Even a well meaning brain surgeon who stepped up to do their job can leave you with a messed up head. Taking responsibility for the outcomes isn't the same as not being appreciative for the operation.

[-] PowerLurker@hexbear.net 2 points 1 month ago

genuine clarification: is the well meaning brain surgeon in this scenario the parent i mentioned? if so, i'd caution against assuming parents who fucked their kids up were necessarily well meaning. mine wasn't as bad as some of the absolute demons out there, one could argue she "tried her best" which...maybe, but

mild trauma dumpher best effort resulted in someone who actively demeaned, insulted, and shamed her kids as a method of discipline (for dumb, ultimately meaningless shit like bad grades), and who used physical abuse as discipline (and also just out of temper/emotional disregulation) with my oldest sibling. if i brought this up with her, she'd deflect, evade, or spin the blame: there has been no attempt at a process of repair, because i don't think she sees what she did as "that bad" or necessarily even wrong, outside an intellectual acknowledgment that it wasn't ideal. she is, in many ways, the same person and does milder, less overt version of the same tactics to this day.
and again, not nearly as bad as some of the pure, absolute demons out there some folk have to regrettably call their parents (through no choice of their own). if i misunderstood what you were trying to say, i apologize. but i do think that, societally, there's a tendency toward assuming best faith of people who have kids, and of papering over harmful behavior. and i do empathize to a degree: it's an extremely difficult, 24/7 job that you're locked into for at least 18 years once you have a child. one of the many reasons i myself have zero interest in having kids.  

[-] WhatDoYouMeanPodcast@hexbear.net 2 points 1 month ago* (last edited 1 month ago)

I did mean parents, yeah. I didn't mean to assume parents are always well meaning. I meant that even if they were well meaning they can still leave you with psychological trauma. It's an easier calculus to understand that a malicious actor does something bad and that has consequences that need addressing. But if an immature parent is all "I did the best with what I could" you might have the person coming from that environment going all "thank you for making me strong by making sure I never cried."

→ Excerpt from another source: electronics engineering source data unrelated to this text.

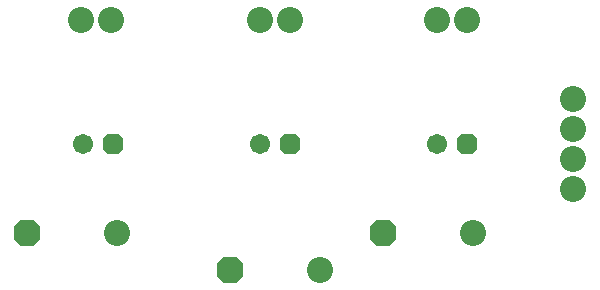
<source format=gbs>
%FSLAX24Y24*%
%MOIN*%
G70*
G01*
G75*
G04 Layer_Color=16711935*
%ADD10R,0.0551X0.0374*%
%ADD11C,0.0197*%
%ADD12C,0.0394*%
G04:AMPARAMS|DCode=13|XSize=59.1mil|YSize=59.1mil|CornerRadius=0mil|HoleSize=0mil|Usage=FLASHONLY|Rotation=0.000|XOffset=0mil|YOffset=0mil|HoleType=Round|Shape=Octagon|*
%AMOCTAGOND13*
4,1,8,0.0295,-0.0148,0.0295,0.0148,0.0148,0.0295,-0.0148,0.0295,-0.0295,0.0148,-0.0295,-0.0148,-0.0148,-0.0295,0.0148,-0.0295,0.0295,-0.0148,0.0*
%
%ADD13OCTAGOND13*%

%ADD14C,0.0591*%
%ADD15C,0.0787*%
G04:AMPARAMS|DCode=16|XSize=78.7mil|YSize=78.7mil|CornerRadius=0mil|HoleSize=0mil|Usage=FLASHONLY|Rotation=180.000|XOffset=0mil|YOffset=0mil|HoleType=Round|Shape=Octagon|*
%AMOCTAGOND16*
4,1,8,-0.0394,0.0197,-0.0394,-0.0197,-0.0197,-0.0394,0.0197,-0.0394,0.0394,-0.0197,0.0394,0.0197,0.0197,0.0394,-0.0197,0.0394,-0.0394,0.0197,0.0*
%
%ADD16OCTAGOND16*%

%ADD17C,0.0079*%
%ADD18C,0.0100*%
%ADD19R,0.0632X0.0454*%
G04:AMPARAMS|DCode=20|XSize=67.1mil|YSize=67.1mil|CornerRadius=0mil|HoleSize=0mil|Usage=FLASHONLY|Rotation=0.000|XOffset=0mil|YOffset=0mil|HoleType=Round|Shape=Octagon|*
%AMOCTAGOND20*
4,1,8,0.0335,-0.0168,0.0335,0.0168,0.0168,0.0335,-0.0168,0.0335,-0.0335,0.0168,-0.0335,-0.0168,-0.0168,-0.0335,0.0168,-0.0335,0.0335,-0.0168,0.0*
%
%ADD20OCTAGOND20*%

%ADD21C,0.0671*%
%ADD22C,0.0868*%
G04:AMPARAMS|DCode=23|XSize=86.8mil|YSize=86.8mil|CornerRadius=0mil|HoleSize=0mil|Usage=FLASHONLY|Rotation=180.000|XOffset=0mil|YOffset=0mil|HoleType=Round|Shape=Octagon|*
%AMOCTAGOND23*
4,1,8,-0.0434,0.0217,-0.0434,-0.0217,-0.0217,-0.0434,0.0217,-0.0434,0.0434,-0.0217,0.0434,0.0217,0.0217,0.0434,-0.0217,0.0434,-0.0434,0.0217,0.0*
%
%ADD23OCTAGOND23*%

D20*
X16250Y16142D02*
D03*
X22150Y16150D02*
D03*
X28050Y16142D02*
D03*
D21*
X15250D02*
D03*
X21150Y16150D02*
D03*
X27050Y16142D02*
D03*
D22*
X15200Y20300D02*
D03*
X16200D02*
D03*
X27050D02*
D03*
X28050D02*
D03*
X21150D02*
D03*
X22150D02*
D03*
X31600Y17650D02*
D03*
Y16650D02*
D03*
Y15650D02*
D03*
Y14650D02*
D03*
X16400Y13200D02*
D03*
X23154Y11950D02*
D03*
X28250Y13200D02*
D03*
D23*
X13400Y13200D02*
D03*
X20154Y11950D02*
D03*
X25250Y13200D02*
D03*
M02*

</source>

By calculus I mean there's an underlying assumption in the latter case that because the parent was well meaning in their attempt to be a parent (in trying to do brain surgery) that the downstream effects of the parenting are generally favorable and needn't be examined through a therapeutic lens. You could find success and be miserable because your locus of self-worth is granted and therefore can be taken away by arbitrary others and randomly fluctuating conditions with such conditioning. That's a less obviously linked response than, say, an aversion to combat sports because of more... clear cut memories. A person from that environment doesn't need a metaphor about brain surgery to seek resources and communicate trauma to partners.

[-] PowerLurker@hexbear.net 2 points 1 month ago

I did mean parents, yeah. I didn't mean to assume parents are always well meaning. I meant that even if they were well meaning they can still leave you with psychological trauma. It's an easier calculus to understand that a malicious actor does something bad and that has consequences that need addressing. But if an immature parent is all "I did the best with what I could" you might have the person coming from that environment going all "thank you for making me strong by making sure I never cried."

ah yes, this does make sense! i think we're mostly on the same page, and what you said about "acknowledging trauma from someone who did want to do right by their kids being in certain ways harder than acknowledging harm from a clearly malicious parent" is very insightful. this stuff isn't all or nothing, for sure. i guess i'd just spent most of my adulthood in kind of a self-minimizing space about the harms done there, and a confluence of things the past year and a half or so are making me reexamine shit. why do i feel compelled to journalpost about it on hexbear? who's to say shrug-outta-hecks

[-] WhatDoYouMeanPodcast@hexbear.net 2 points 1 month ago

If it's any comfort, I am also journalposting about the last ~6 months and revelations of the last 2.